WHAT IS EXPECTED
Count every line below that holds "during". The answer is the number alone.

SUPPLIED DATA
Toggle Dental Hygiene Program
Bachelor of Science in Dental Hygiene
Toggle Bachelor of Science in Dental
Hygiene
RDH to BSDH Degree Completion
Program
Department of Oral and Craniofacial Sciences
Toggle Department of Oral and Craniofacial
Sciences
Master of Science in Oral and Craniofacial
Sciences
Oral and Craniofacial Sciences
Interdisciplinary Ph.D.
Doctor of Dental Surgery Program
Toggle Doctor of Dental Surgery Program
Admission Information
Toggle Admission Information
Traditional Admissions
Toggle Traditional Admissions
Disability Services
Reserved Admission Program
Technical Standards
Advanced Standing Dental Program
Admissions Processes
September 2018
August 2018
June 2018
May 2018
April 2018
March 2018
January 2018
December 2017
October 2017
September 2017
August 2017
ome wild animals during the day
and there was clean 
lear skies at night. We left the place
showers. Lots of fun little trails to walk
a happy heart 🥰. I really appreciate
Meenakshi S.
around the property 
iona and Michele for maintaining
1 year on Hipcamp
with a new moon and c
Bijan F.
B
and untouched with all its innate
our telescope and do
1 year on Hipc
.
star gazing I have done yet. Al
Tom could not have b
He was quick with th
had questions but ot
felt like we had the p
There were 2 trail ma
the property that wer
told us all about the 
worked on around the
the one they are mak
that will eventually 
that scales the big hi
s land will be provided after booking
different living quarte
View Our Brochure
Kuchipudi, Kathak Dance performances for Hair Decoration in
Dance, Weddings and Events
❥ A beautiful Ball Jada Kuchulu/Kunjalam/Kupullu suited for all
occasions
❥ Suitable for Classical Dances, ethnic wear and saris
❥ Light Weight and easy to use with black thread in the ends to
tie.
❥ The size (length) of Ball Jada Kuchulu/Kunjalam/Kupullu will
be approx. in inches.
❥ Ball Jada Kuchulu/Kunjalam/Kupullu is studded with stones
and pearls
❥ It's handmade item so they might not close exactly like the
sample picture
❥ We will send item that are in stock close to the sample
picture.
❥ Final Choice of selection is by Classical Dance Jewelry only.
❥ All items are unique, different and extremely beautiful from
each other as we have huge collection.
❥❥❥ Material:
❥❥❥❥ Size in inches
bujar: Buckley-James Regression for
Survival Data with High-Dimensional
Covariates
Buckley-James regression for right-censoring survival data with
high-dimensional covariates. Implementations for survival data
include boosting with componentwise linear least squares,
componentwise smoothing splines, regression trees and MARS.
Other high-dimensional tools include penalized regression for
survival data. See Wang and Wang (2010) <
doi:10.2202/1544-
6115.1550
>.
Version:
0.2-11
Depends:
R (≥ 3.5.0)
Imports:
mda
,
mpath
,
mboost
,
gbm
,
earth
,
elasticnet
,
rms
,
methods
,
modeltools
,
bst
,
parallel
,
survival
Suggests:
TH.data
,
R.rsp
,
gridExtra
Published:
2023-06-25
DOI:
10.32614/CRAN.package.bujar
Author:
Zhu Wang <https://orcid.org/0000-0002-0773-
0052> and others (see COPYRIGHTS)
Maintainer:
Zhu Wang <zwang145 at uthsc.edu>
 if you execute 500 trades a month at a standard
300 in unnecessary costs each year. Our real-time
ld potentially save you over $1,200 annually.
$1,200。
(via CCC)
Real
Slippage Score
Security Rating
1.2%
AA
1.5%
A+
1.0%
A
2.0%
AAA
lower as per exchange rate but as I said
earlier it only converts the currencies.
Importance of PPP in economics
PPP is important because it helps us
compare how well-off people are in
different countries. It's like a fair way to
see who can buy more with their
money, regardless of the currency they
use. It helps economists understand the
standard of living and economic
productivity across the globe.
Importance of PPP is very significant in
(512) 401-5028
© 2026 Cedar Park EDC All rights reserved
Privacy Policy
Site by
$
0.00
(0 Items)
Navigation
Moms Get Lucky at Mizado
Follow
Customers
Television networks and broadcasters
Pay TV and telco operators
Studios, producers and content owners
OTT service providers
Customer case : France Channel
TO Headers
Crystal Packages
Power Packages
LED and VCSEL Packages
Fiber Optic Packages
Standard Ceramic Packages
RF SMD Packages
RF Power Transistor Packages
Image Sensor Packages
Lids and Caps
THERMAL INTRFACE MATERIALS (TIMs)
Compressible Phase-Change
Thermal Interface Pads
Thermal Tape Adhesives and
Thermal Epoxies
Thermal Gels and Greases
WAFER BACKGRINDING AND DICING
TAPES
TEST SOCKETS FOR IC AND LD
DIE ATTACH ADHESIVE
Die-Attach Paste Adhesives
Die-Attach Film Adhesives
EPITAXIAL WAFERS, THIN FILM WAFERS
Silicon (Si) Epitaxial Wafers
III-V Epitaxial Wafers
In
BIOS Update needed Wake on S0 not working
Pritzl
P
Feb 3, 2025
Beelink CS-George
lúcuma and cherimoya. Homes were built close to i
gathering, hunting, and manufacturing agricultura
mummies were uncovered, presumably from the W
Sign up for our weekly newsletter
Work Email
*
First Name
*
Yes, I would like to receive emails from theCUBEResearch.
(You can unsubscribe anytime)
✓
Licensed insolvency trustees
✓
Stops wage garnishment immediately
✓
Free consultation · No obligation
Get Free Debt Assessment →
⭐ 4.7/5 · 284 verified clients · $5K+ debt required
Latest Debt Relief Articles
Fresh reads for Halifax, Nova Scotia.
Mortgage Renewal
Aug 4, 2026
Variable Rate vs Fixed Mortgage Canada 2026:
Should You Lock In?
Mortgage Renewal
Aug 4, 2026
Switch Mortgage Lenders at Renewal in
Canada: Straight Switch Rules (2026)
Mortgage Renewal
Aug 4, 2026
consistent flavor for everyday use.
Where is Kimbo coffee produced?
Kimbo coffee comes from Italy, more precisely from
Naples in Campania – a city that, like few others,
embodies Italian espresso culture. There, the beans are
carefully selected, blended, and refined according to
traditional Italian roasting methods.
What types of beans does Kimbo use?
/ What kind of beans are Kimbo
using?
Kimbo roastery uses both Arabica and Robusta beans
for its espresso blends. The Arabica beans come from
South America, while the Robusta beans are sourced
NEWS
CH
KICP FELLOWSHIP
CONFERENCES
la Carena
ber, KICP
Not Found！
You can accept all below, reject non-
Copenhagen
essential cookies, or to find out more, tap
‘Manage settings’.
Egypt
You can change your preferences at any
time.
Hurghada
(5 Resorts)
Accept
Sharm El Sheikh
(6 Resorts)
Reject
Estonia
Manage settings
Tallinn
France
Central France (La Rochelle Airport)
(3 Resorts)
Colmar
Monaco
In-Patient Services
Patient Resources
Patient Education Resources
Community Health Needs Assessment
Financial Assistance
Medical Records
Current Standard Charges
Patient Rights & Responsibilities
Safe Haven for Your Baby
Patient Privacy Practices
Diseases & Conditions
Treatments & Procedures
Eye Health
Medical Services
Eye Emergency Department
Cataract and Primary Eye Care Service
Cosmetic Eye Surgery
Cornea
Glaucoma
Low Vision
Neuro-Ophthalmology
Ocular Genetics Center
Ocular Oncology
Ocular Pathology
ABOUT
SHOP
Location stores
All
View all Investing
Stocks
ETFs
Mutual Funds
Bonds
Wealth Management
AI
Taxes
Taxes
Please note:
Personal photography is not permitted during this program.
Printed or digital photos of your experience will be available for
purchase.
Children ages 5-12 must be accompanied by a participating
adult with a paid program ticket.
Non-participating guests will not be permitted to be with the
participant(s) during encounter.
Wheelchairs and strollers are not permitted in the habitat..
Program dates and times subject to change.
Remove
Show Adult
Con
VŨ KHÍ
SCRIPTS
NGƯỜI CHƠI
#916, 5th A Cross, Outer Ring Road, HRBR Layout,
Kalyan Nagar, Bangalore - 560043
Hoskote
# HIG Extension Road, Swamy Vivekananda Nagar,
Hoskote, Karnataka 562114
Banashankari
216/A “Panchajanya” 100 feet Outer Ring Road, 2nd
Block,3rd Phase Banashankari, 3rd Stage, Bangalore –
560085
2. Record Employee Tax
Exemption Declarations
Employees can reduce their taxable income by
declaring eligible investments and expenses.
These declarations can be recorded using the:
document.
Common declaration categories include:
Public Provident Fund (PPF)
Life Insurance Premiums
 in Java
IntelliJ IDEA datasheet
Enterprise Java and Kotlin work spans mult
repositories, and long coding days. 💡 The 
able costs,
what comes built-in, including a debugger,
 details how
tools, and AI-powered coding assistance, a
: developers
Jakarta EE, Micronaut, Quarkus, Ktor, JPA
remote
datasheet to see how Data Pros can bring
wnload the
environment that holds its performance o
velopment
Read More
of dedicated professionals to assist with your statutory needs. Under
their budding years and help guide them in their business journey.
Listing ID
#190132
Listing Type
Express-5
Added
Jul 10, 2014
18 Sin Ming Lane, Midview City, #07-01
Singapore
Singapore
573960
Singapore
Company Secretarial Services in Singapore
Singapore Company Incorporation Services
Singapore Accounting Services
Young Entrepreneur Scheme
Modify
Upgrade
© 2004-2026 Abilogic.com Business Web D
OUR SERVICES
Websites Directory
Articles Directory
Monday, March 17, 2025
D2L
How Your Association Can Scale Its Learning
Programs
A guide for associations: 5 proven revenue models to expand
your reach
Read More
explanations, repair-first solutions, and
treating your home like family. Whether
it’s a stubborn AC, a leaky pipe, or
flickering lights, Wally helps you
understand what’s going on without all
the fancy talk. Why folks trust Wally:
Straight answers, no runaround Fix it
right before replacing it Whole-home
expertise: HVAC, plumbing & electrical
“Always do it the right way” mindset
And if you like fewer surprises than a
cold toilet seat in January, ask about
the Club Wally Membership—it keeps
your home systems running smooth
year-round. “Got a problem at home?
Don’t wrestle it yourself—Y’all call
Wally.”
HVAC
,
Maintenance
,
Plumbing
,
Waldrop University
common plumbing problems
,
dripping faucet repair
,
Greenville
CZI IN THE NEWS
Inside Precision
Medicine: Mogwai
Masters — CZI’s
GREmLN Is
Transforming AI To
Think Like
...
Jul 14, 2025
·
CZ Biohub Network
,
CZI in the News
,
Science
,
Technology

EXERCISE SOLUTION
3